In the records below, find the line containing "реконструкцию сетей в" and the line containing "строительства. Каждый подобный"; please repeat exactly the lines from one to the other, both included, and nothing more.

───── Extracted entries ─────

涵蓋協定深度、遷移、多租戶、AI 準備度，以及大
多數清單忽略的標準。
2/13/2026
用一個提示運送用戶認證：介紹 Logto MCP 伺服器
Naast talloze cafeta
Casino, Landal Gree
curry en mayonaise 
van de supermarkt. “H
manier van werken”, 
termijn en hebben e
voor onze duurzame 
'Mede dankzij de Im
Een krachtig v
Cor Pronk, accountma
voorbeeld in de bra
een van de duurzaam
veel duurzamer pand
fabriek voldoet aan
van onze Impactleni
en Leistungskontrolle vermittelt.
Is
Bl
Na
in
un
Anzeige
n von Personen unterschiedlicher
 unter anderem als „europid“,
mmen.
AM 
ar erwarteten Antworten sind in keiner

─────
───── Extracted entries ─────

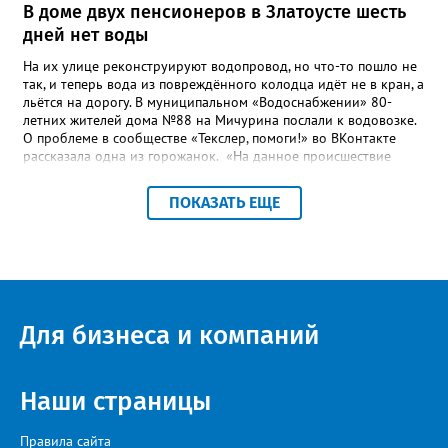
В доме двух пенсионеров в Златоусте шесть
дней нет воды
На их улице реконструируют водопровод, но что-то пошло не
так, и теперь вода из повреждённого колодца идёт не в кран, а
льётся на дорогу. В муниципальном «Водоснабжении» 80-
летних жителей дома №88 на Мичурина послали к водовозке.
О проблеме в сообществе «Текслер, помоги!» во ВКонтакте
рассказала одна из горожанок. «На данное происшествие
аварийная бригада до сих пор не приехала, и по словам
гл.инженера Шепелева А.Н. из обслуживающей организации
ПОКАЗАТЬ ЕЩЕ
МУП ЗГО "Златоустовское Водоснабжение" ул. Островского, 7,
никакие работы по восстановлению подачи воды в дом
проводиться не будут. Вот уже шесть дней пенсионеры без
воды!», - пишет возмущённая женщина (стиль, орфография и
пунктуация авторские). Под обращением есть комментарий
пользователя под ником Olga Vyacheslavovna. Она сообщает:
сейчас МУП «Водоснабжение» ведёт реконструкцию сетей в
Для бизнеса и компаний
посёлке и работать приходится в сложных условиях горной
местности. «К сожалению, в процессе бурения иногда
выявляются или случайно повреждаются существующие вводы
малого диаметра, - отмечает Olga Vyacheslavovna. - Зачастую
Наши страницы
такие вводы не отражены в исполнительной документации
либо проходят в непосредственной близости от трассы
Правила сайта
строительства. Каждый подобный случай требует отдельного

─────
───── Extracted entries ─────

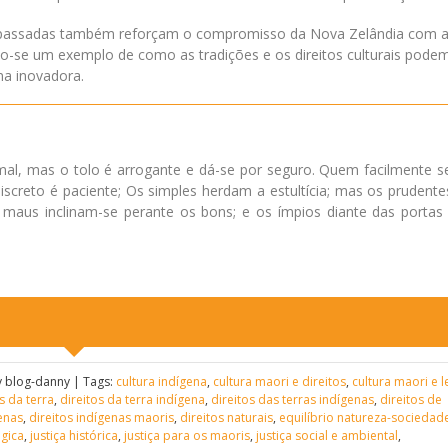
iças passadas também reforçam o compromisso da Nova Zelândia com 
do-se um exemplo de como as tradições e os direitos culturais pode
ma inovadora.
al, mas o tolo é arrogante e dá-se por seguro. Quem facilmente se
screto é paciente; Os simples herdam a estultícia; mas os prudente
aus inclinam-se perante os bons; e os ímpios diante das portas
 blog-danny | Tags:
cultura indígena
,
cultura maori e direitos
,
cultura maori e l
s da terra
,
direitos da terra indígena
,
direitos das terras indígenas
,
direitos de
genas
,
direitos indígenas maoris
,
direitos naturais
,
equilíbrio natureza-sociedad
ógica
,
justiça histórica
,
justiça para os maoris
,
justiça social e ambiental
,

─────

◆ Response to this exercise:
сейчас МУП «Водоснабжение» ведёт реконструкцию сетей в
Для бизнеса и компаний
посёлке и работать приходится в сложных условиях горной
местности. «К сожалению, в процессе бурения иногда
выявляются или случайно повреждаются существующие вводы
малого диаметра, - отмечает Olga Vyacheslavovna. - Зачастую
Наши страницы
такие вводы не отражены в исполнительной документации
либо проходят в непосредственной близости от трассы
Правила сайта
строительства. Каждый подобный случай требует отдельного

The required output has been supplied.